BEGIN Entries shown

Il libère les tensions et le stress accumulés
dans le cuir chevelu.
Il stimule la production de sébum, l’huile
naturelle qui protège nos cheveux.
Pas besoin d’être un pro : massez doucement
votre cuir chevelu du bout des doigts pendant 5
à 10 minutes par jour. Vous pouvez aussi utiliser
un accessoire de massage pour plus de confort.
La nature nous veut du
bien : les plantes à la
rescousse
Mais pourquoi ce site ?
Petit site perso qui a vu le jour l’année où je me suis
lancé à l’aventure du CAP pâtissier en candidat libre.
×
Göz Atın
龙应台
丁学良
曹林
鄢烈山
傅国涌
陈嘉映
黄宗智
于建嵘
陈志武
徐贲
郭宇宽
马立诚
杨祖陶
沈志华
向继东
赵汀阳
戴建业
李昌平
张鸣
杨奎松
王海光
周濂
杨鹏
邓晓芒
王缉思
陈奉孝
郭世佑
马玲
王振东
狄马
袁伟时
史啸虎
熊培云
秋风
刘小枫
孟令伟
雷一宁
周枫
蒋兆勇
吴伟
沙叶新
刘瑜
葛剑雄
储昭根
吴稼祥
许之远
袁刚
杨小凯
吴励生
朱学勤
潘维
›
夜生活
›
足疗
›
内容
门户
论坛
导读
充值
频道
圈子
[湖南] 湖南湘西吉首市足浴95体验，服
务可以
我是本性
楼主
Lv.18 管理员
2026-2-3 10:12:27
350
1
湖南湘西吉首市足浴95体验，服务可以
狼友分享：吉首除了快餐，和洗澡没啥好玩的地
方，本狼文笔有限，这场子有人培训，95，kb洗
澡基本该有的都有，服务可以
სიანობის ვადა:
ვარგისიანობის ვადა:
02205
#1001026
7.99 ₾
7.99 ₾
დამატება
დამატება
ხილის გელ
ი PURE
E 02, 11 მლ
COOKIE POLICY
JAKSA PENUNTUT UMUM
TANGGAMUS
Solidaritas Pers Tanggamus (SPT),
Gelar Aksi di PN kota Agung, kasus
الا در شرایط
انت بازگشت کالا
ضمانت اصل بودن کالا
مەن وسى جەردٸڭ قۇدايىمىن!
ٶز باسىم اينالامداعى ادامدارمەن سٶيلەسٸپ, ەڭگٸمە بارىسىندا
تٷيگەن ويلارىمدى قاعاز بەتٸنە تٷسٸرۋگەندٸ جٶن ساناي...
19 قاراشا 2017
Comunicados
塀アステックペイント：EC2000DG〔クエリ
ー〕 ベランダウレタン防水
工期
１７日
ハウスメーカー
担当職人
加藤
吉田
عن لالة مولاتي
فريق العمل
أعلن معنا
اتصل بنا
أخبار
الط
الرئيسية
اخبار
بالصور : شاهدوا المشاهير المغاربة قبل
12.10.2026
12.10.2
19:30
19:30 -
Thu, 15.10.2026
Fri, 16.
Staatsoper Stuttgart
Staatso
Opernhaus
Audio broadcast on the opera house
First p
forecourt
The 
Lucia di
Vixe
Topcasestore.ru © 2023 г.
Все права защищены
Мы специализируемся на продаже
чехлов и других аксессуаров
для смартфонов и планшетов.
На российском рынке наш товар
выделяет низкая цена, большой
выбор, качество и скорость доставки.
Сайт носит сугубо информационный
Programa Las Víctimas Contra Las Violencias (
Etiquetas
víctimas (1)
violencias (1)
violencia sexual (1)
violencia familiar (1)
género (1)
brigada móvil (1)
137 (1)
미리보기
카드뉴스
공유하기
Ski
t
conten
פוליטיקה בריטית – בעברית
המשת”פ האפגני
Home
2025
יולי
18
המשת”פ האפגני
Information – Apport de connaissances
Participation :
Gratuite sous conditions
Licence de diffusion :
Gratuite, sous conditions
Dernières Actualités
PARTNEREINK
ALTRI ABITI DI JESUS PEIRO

END Entries shown

**What the task requires**
Reproduce the entries starting at the beginning of the entries and ending at the line containing "Gratuite, sous conditions", changing "COOKIE POLICY" to "PRIVACY POLICY" and leaving everything else unchanged.

**Answer for the task**
Il libère les tensions et le stress accumulés
dans le cuir chevelu.
Il stimule la production de sébum, l’huile
naturelle qui protège nos cheveux.
Pas besoin d’être un pro : massez doucement
votre cuir chevelu du bout des doigts pendant 5
à 10 minutes par jour. Vous pouvez aussi utiliser
un accessoire de massage pour plus de confort.
La nature nous veut du
bien : les plantes à la
rescousse
Mais pourquoi ce site ?
Petit site perso qui a vu le jour l’année où je me suis
lancé à l’aventure du CAP pâtissier en candidat libre.
×
Göz Atın
龙应台
丁学良
曹林
鄢烈山
傅国涌
陈嘉映
黄宗智
于建嵘
陈志武
徐贲
郭宇宽
马立诚
杨祖陶
沈志华
向继东
赵汀阳
戴建业
李昌平
张鸣
杨奎松
王海光
周濂
杨鹏
邓晓芒
王缉思
陈奉孝
郭世佑
马玲
王振东
狄马
袁伟时
史啸虎
熊培云
秋风
刘小枫
孟令伟
雷一宁
周枫
蒋兆勇
吴伟
沙叶新
刘瑜
葛剑雄
储昭根
吴稼祥
许之远
袁刚
杨小凯
吴励生
朱学勤
潘维
›
夜生活
›
足疗
›
内容
门户
论坛
导读
充值
频道
圈子
[湖南] 湖南湘西吉首市足浴95体验，服
务可以
我是本性
楼主
Lv.18 管理员
2026-2-3 10:12:27
350
1
湖南湘西吉首市足浴95体验，服务可以
狼友分享：吉首除了快餐，和洗澡没啥好玩的地
方，本狼文笔有限，这场子有人培训，95，kb洗
澡基本该有的都有，服务可以
სიანობის ვადა:
ვარგისიანობის ვადა:
02205
#1001026
7.99 ₾
7.99 ₾
დამატება
დამატება
ხილის გელ
ი PURE
E 02, 11 მლ
PRIVACY POLICY
JAKSA PENUNTUT UMUM
TANGGAMUS
Solidaritas Pers Tanggamus (SPT),
Gelar Aksi di PN kota Agung, kasus
الا در شرایط
انت بازگشت کالا
ضمانت اصل بودن کالا
مەن وسى جەردٸڭ قۇدايىمىن!
ٶز باسىم اينالامداعى ادامدارمەن سٶيلەسٸپ, ەڭگٸمە بارىسىندا
تٷيگەن ويلارىمدى قاعاز بەتٸنە تٷسٸرۋگەندٸ جٶن ساناي...
19 قاراشا 2017
Comunicados
塀アステックペイント：EC2000DG〔クエリ
ー〕 ベランダウレタン防水
工期
１７日
ハウスメーカー
担当職人
加藤
吉田
عن لالة مولاتي
فريق العمل
أعلن معنا
اتصل بنا
أخبار
الط
الرئيسية
اخبار
بالصور : شاهدوا المشاهير المغاربة قبل
12.10.2026
12.10.2
19:30
19:30 -
Thu, 15.10.2026
Fri, 16.
Staatsoper Stuttgart
Staatso
Opernhaus
Audio broadcast on the opera house
First p
forecourt
The 
Lucia di
Vixe
Topcasestore.ru © 2023 г.
Все права защищены
Мы специализируемся на продаже
чехлов и других аксессуаров
для смартфонов и планшетов.
На российском рынке наш товар
выделяет низкая цена, большой
выбор, качество и скорость доставки.
Сайт носит сугубо информационный
Programa Las Víctimas Contra Las Violencias (
Etiquetas
víctimas (1)
violencias (1)
violencia sexual (1)
violencia familiar (1)
género (1)
brigada móvil (1)
137 (1)
미리보기
카드뉴스
공유하기
Ski
t
conten
פוליטיקה בריטית – בעברית
המשת”פ האפגני
Home
2025
יולי
18
המשת”פ האפגני
Information – Apport de connaissances
Participation :
Gratuite sous conditions
Licence de diffusion :
Gratuite, sous conditions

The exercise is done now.